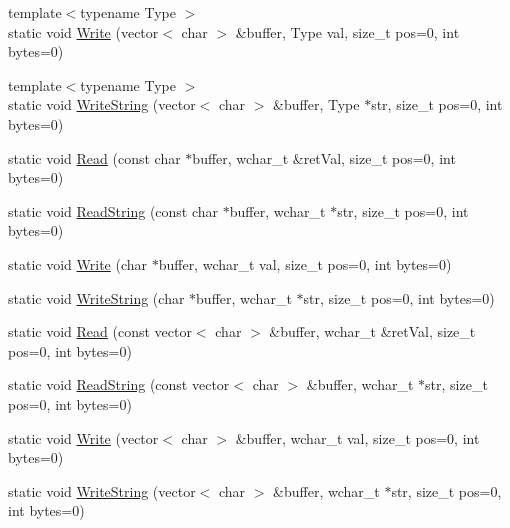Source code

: \begin{DoxyCompactItemize}
\item 
{\footnotesize template$<$typename Type $>$ }\\static void \hyperlink{struct_y_compound_files_1_1_little_endian_a634ee9ee9122d1c2765f5e7edec3e316}{Write} (vector$<$ char $>$ \&buffer, Type val, size\+\_\+t pos=0, int bytes=0)
\item 
{\footnotesize template$<$typename Type $>$ }\\static void \hyperlink{struct_y_compound_files_1_1_little_endian_aa36071426512c3c8b9f915a3c464765c}{Write\+String} (vector$<$ char $>$ \&buffer, Type $\ast$str, size\+\_\+t pos=0, int bytes=0)
\item 
static void \hyperlink{struct_y_compound_files_1_1_little_endian_af8bb36347209e695f2583287fd90bd1d}{Read} (const char $\ast$buffer, wchar\+\_\+t \&ret\+Val, size\+\_\+t pos=0, int bytes=0)
\item 
static void \hyperlink{struct_y_compound_files_1_1_little_endian_a0d5fa769f24deb1c0d64b0d2166380b4}{Read\+String} (const char $\ast$buffer, wchar\+\_\+t $\ast$str, size\+\_\+t pos=0, int bytes=0)
\item 
static void \hyperlink{struct_y_compound_files_1_1_little_endian_a5ef0063196ca0fb704011bf7dda670cd}{Write} (char $\ast$buffer, wchar\+\_\+t val, size\+\_\+t pos=0, int bytes=0)
\item 
static void \hyperlink{struct_y_compound_files_1_1_little_endian_a8e1c4f95816e34b7b01acef853677354}{Write\+String} (char $\ast$buffer, wchar\+\_\+t $\ast$str, size\+\_\+t pos=0, int bytes=0)
\item 
static void \hyperlink{struct_y_compound_files_1_1_little_endian_a8a619b28efc8943270515b67c78c393d}{Read} (const vector$<$ char $>$ \&buffer, wchar\+\_\+t \&ret\+Val, size\+\_\+t pos=0, int bytes=0)
\item 
static void \hyperlink{struct_y_compound_files_1_1_little_endian_a7be32fbf63ebbf7eb40585c12e943571}{Read\+String} (const vector$<$ char $>$ \&buffer, wchar\+\_\+t $\ast$str, size\+\_\+t pos=0, int bytes=0)
\item 
static void \hyperlink{struct_y_compound_files_1_1_little_endian_af9c956dd7d659648601412f90eaa06a3}{Write} (vector$<$ char $>$ \&buffer, wchar\+\_\+t val, size\+\_\+t pos=0, int bytes=0)
\item 
static void \hyperlink{struct_y_compound_files_1_1_little_endian_a5d0a7504c887a43d1cf121b794e58645}{Write\+String} (vector$<$ char $>$ \&buffer, wchar\+\_\+t $\ast$str, size\+\_\+t pos=0, int bytes=0)
\item 

\end{DoxyCompactItemize}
——
■ **What is being asked**
Every line of the entries above that holds "DoxyCompactItemize" should be copied out.

■ **Task solution**
: \begin{DoxyCompactItemize}
\end{DoxyCompactItemize}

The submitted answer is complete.